Community building
Steve Davis, who a few of you may know, and one of you may be :), recently remarked in his best pedagogical style "You build community by eating together, by having fun together and by working together". I thought that was rather succinct.
How does your church (or socio-political organisation du jour) rate at community building in that assessment? Where does community come in its priorities?
My old church was, I think, fairly typical. There was supper after church and some special groups merited the occasional dinner. There was general chit-chat time, though always at the end of things. There was some fun to be had, but people didn't really feel okay about it unless it had some educational element so in fun-terms it ranked about the same as educational computer games, for anyone who's ever been subjected to those. And there were bible studies, which are kind of work, but not really. Christians will frequently bemoan the fact that they restrict their Christian-ness to one day of the week (though many who aren't Christians, particularly SMH readers, are keen to see those restrictions continue :) ), but when you look at that question in the light of a specific goal or value like community building that you understand why the church has vaporised over the last century.

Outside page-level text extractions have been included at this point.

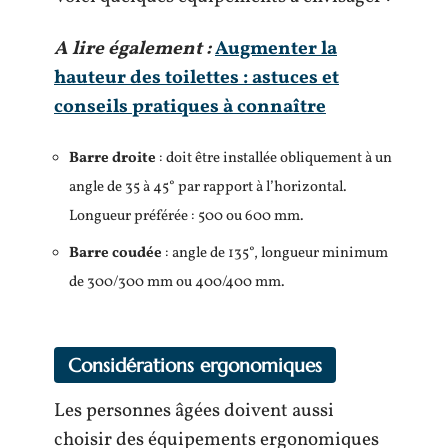
A lire également :
Augmenter la
hauteur des toilettes : astuces et
conseils pratiques à connaître
Barre droite
: doit être installée obliquement à un
angle de 35 à 45° par rapport à l’horizontal.
Longueur préférée : 500 ou 600 mm.
Barre coudée
: angle de 135°, longueur minimum
de 300/300 mm ou 400/400 mm.
Considérations ergonomiques
Les personnes âgées doivent aussi
choisir des équipements ergonomiques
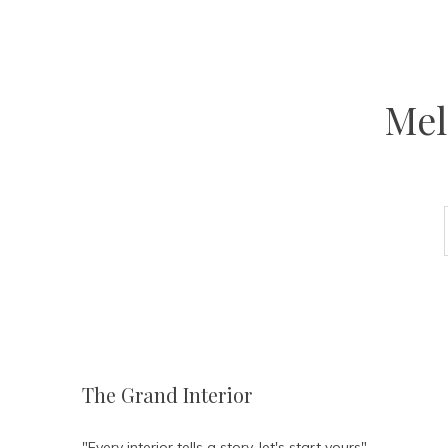
Mel
The Grand Interior
"Every interior tells a story, let's start yours"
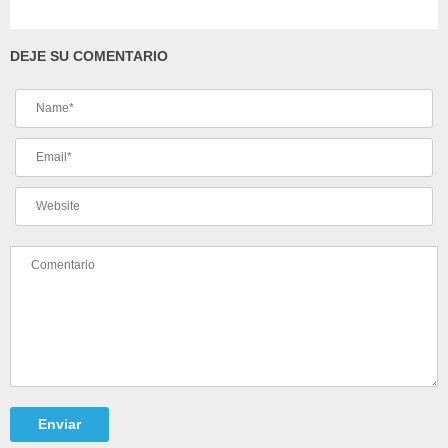
DEJE SU COMENTARIO
Enviar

My current church still clearly bears the marks of this background. There are very few social engagements amongst church members that are not explicitly religious in some way, as though we didn't all do non-explicitly-Christian things with the rest of our lives and couldn't share these things with other Christians without destabilising the very foundations of the church.
But there are other things that are different and, for me at least, unheard of elsewhere. One almost-exception is Cornerstone, which is live music once a month in the church. It is Christian bands, and the church has actually become a somewhat important venue on the small Australian Christian music scene I'm told. The difference is that it isn't made into another church service. Bands play music, which - not having a status quo to adhere to - almost always blends sacred and secular concerns; one song about the pain of a friend leaving the faith next to another about the awkwardness of having your voice break.

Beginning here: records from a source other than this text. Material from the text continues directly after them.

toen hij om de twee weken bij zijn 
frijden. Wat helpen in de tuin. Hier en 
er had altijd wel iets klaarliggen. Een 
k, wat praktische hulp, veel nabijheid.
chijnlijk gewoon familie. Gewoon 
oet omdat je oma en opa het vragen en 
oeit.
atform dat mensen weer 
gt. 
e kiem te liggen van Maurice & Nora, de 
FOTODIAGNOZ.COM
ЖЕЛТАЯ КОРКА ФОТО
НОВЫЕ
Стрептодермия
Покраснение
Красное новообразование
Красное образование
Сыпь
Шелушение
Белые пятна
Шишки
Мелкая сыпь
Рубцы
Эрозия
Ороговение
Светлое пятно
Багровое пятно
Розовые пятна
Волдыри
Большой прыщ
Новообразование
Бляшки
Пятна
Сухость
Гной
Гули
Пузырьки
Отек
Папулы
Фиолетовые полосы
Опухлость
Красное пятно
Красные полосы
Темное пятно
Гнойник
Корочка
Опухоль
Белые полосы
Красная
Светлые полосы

They also run a drop-in which feeds 40 or so homeless or otherwise less-than-wealthy people a few times a week. This will occasionally involve a short Christian talk and among the various programs, services and other help that the drop-in team and church provide is included a bible study designed to be friendly to people who aren't middle-class intellectuals. However the focus is on building a community of people who share meals each week; with Christianity unashamedly present, but not dominating or excluding all other concerns.

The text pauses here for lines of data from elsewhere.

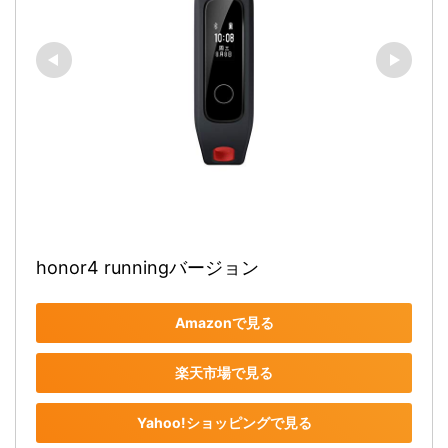
honor4 runningバージョン 
Amazonで見る
楽天市場で見る
Yahoo!ショッピングで見る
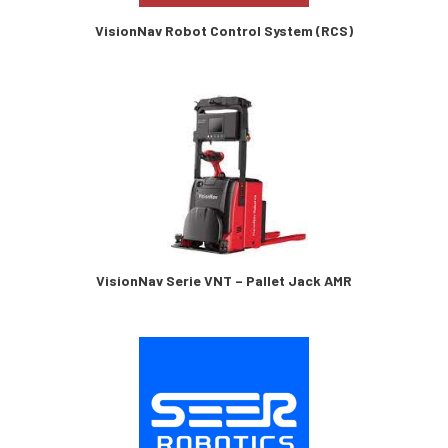
VisionNav Robot Control System (RCS)
VisionNav Serie VNT – Pallet Jack AMR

The result has been startling and now a significant proportion of the night service at church each week is made up of people who joined the church via the drop-in. Not because they are treated any differently if they join the church, but because the barriers to feeling welcome in the church are broken down by sharing meals with others from the church first, along with the whole aspect of seeing the church help people in practical ways as well as spiritual.
For a while, before it became unviable due to dastardly corporate retaliation, they even ran an employment initiative providing back to work programs for long-term unemployed collecting and recycling printer cartridges. Participants got their confidence back in the workplace and got to see a christian model of the workplace and workplace relations.